> _EXERCISE AIM_
What lines in the data hold the string "down"? Show them.

> _RAW DATA_
# # # # # # #

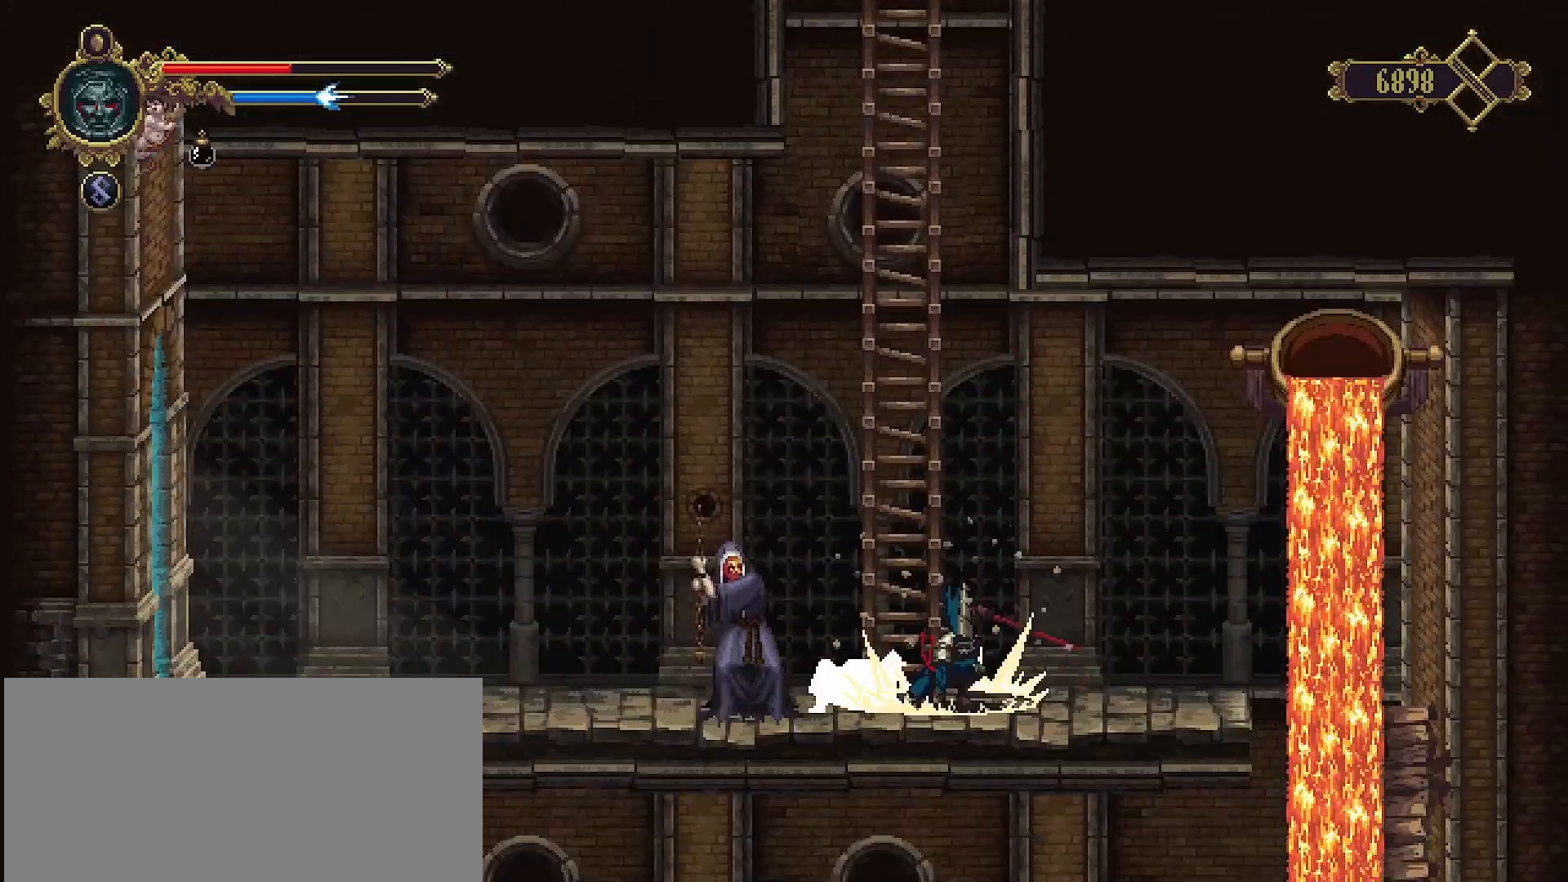
{"buttons": [], "left_stick": "left", "right_stick": "center", "events": [[33, "left_stick", "center"], [467, "left_stick", "left"]]}
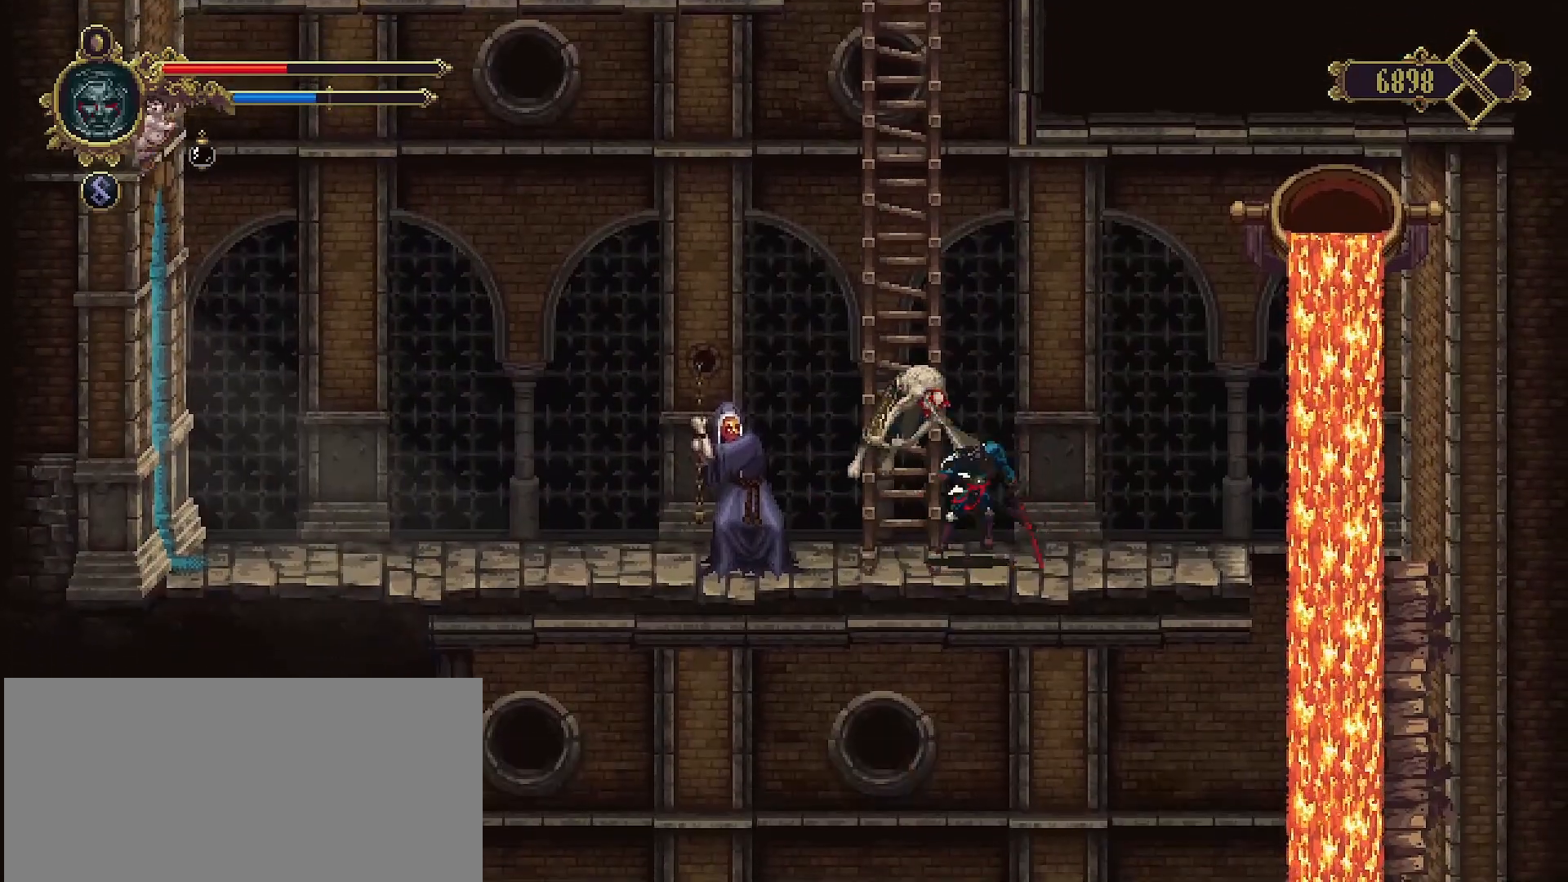
{"buttons": [], "left_stick": "left", "right_stick": "center", "events": [[367, "SQUARE", "down"], [467, "SQUARE", "up"]]}
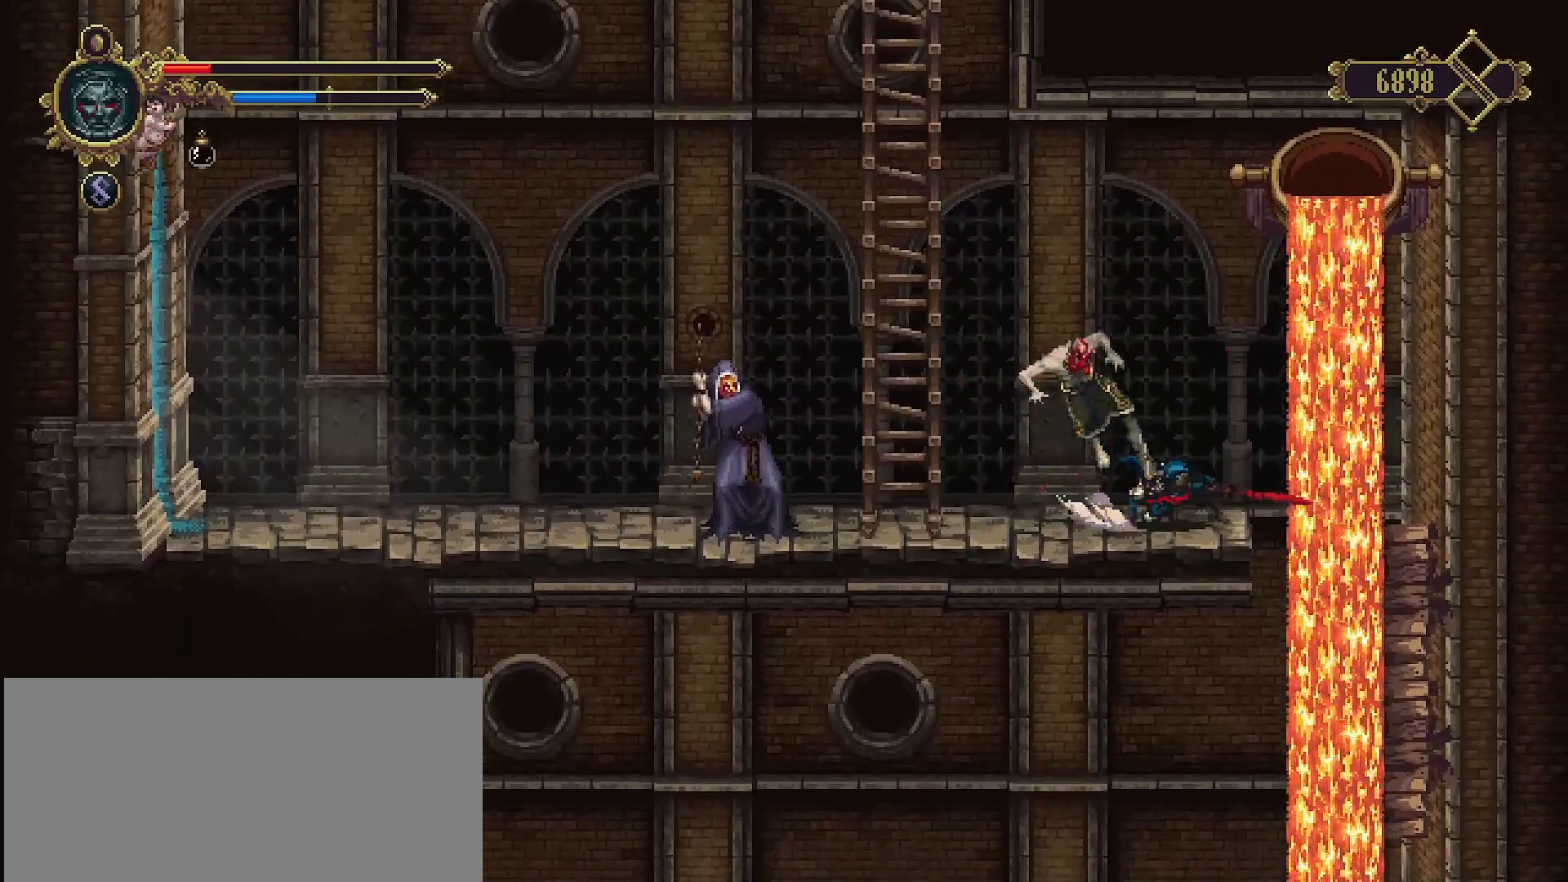
{"buttons": ["SQUARE"], "left_stick": "center", "right_stick": "center", "events": [[200, "SQUARE", "down"], [233, "SQUARE", "up"], [233, "left_stick", "center"], [367, "SQUARE", "down"], [400, "SQUARE", "up"], [500, "SQUARE", "down"]]}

# # # # # # #

> _SOLUTION FOR THIS EXERCISE_
{"buttons": [], "left_stick": "left", "right_stick": "center", "events": [[367, "SQUARE", "down"], [467, "SQUARE", "up"]]}
{"buttons": ["SQUARE"], "left_stick": "center", "right_stick": "center", "events": [[200, "SQUARE", "down"], [233, "SQUARE", "up"], [233, "left_stick", "center"], [367, "SQUARE", "down"], [400, "SQUARE", "up"], [500, "SQUARE", "down"]]}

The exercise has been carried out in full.